「寝た子を起こすな。」サラの鍵 レントさんの映画レビュー(感想・評価)
寝た子を起こすな。
その鍵は哀しみの歴史の扉を開く鍵なのか、あるいは新たなる未来の扉を開く鍵となるのか。
戦争体験者の多くは自身のつらい体験を語らずにこの世を去る。あまりにつらい体験なためそれを記憶の奥底に沈めてけして浮かび上がらせないよう口を閉ざすのだという。
幼いサラは弟を守るためにクローゼットに隠した。しかしそれが仇となり弟を死なせてしまう。彼女は自分の体験をだれにも話さずにこの世を去ってしまう。

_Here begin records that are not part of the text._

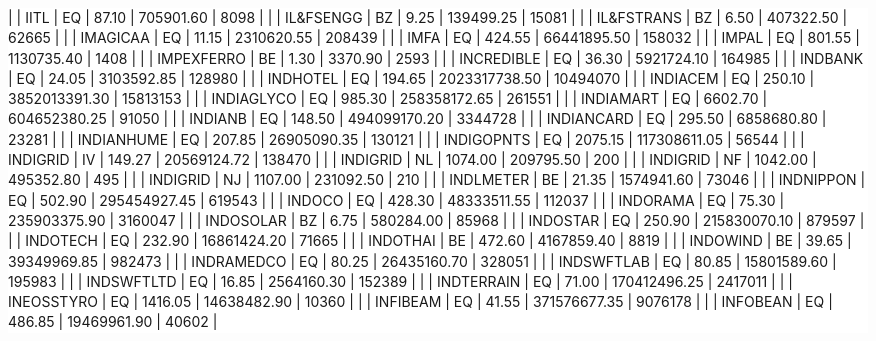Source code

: |  | IITL | EQ | 87.10 | 705901.60 | 8098 |
|  | IL&FSENGG | BZ | 9.25 | 139499.25 | 15081 |
|  | IL&FSTRANS | BZ | 6.50 | 407322.50 | 62665 |
|  | IMAGICAA | EQ | 11.15 | 2310620.55 | 208439 |
|  | IMFA | EQ | 424.55 | 66441895.50 | 158032 |
|  | IMPAL | EQ | 801.55 | 1130735.40 | 1408 |
|  | IMPEXFERRO | BE | 1.30 | 3370.90 | 2593 |
|  | INCREDIBLE | EQ | 36.30 | 5921724.10 | 164985 |
|  | INDBANK | EQ | 24.05 | 3103592.85 | 128980 |
|  | INDHOTEL | EQ | 194.65 | 2023317738.50 | 10494070 |
|  | INDIACEM | EQ | 250.10 | 3852013391.30 | 15813153 |
|  | INDIAGLYCO | EQ | 985.30 | 258358172.65 | 261551 |
|  | INDIAMART | EQ | 6602.70 | 604652380.25 | 91050 |
|  | INDIANB | EQ | 148.50 | 494099170.20 | 3344728 |
|  | INDIANCARD | EQ | 295.50 | 6858680.80 | 23281 |
|  | INDIANHUME | EQ | 207.85 | 26905090.35 | 130121 |
|  | INDIGOPNTS | EQ | 2075.15 | 117308611.05 | 56544 |
|  | INDIGRID | IV | 149.27 | 20569124.72 | 138470 |
|  | INDIGRID | NL | 1074.00 | 209795.50 | 200 |
|  | INDIGRID | NF | 1042.00 | 495352.80 | 495 |
|  | INDIGRID | NJ | 1107.00 | 231092.50 | 210 |
|  | INDLMETER | BE | 21.35 | 1574941.60 | 73046 |
|  | INDNIPPON | EQ | 502.90 | 295454927.45 | 619543 |
|  | INDOCO | EQ | 428.30 | 48333511.55 | 112037 |
|  | INDORAMA | EQ | 75.30 | 235903375.90 | 3160047 |
|  | INDOSOLAR | BZ | 6.75 | 580284.00 | 85968 |
|  | INDOSTAR | EQ | 250.90 | 215830070.10 | 879597 |
|  | INDOTECH | EQ | 232.90 | 16861424.20 | 71665 |
|  | INDOTHAI | BE | 472.60 | 4167859.40 | 8819 |
|  | INDOWIND | BE | 39.65 | 39349969.85 | 982473 |
|  | INDRAMEDCO | EQ | 80.25 | 26435160.70 | 328051 |
|  | INDSWFTLAB | EQ | 80.85 | 15801589.60 | 195983 |
|  | INDSWFTLTD | EQ | 16.85 | 2564160.30 | 152389 |
|  | INDTERRAIN | EQ | 71.00 | 170412496.25 | 2417011 |
|  | INEOSSTYRO | EQ | 1416.05 | 14638482.90 | 10360 |
|  | INFIBEAM | EQ | 41.55 | 371576677.35 | 9076178 |
|  | INFOBEAN | EQ | 486.85 | 19469961.90 | 40602 |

幼き頃のあまりにつらく悲しい体験。たとえ結婚をして子供をもうけても結局彼女は幸せになれなかった。あまりにもそのつらい記憶が彼女の心を蝕んでいた。
記者のジュリアは夫の実家がユダヤ人から接収された物件であったことから、その部屋に住んでいたユダヤ人家族について調べ始める。
なぜ過去のフランスが犯した罪をあえて掘り起こそうとするのか、寝た子を起こす様なものだと夫や周りから責められる。

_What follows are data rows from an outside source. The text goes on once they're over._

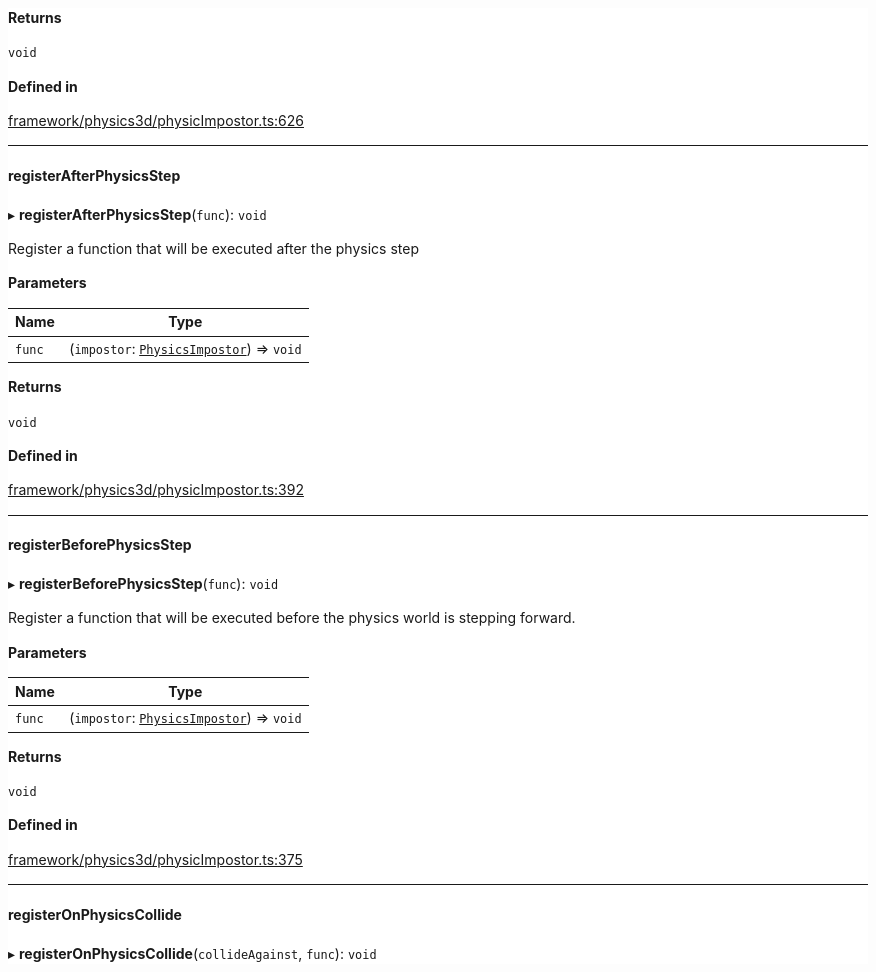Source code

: **Returns**

`void`

**Defined in**

[framework/physics3d/physicImpostor.ts:626](https://github.com/meta4d-me/meta4d-engine/blob/cf6bfe6/src/framework/physics3d/physicImpostor.ts#L626)

***

#### registerAfterPhysicsStep

▸ **registerAfterPhysicsStep**(`func`): `void`

Register a function that will be executed after the physics step

**Parameters**

| Name   | Type                                                                          |
| ------ | ----------------------------------------------------------------------------- |
| `func` | (`impostor`: [`PhysicsImpostor`](m4m.framework.PhysicsImpostor.md)) => `void` |

**Returns**

`void`

**Defined in**

[framework/physics3d/physicImpostor.ts:392](https://github.com/meta4d-me/meta4d-engine/blob/cf6bfe6/src/framework/physics3d/physicImpostor.ts#L392)

***

#### registerBeforePhysicsStep

▸ **registerBeforePhysicsStep**(`func`): `void`

Register a function that will be executed before the physics world is stepping forward.

**Parameters**

| Name   | Type                                                                          |
| ------ | ----------------------------------------------------------------------------- |
| `func` | (`impostor`: [`PhysicsImpostor`](m4m.framework.PhysicsImpostor.md)) => `void` |

**Returns**

`void`

**Defined in**

[framework/physics3d/physicImpostor.ts:375](https://github.com/meta4d-me/meta4d-engine/blob/cf6bfe6/src/framework/physics3d/physicImpostor.ts#L375)

***

#### registerOnPhysicsCollide

▸ **registerOnPhysicsCollide**(`collideAgainst`, `func`): `void`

誰でも自分の暗い過去を掘り起こされるのは嫌なものだ。特に自分が加害的な役割を果たしたような過去については。
しかしそれでもジュリアは調べようとする。まるで自ら進んで重荷を背負うかのように。それは彼女があえて高齢出産に挑むのと同じだった。高齢での出産育児はとてもリスキーだと夫からの賛同は得られない、それでも彼女は出産を選択する。
たとえ今は重荷を背負うことであっても、それは必ず未来へつながることだと信じているからだ。
過去を掘り起こしその過去の過ちと向き合うことも未来へとつながることだ。過去に目を背ければ同じ過ちを犯すことになり、新たな未来はけして開かれない。彼女がその鍵で開こうとしたのは新たな未来への扉だった。
そしてジュリアは生まれた娘の名前をサラと名付けた。不幸な時代に生まれたかつてのサラに深く刻み込まれた心の傷は彼女を死へと追いやってしまった。あまりにも不幸な人生。せめてジュリアはサラの生まれ変わりとして今度こそ幸せになってほしいとその名を娘につけたのだろう。
ジュリアが娘の名はサラだと彼女の息子に告げるラストシーンで涙を禁じえなかった。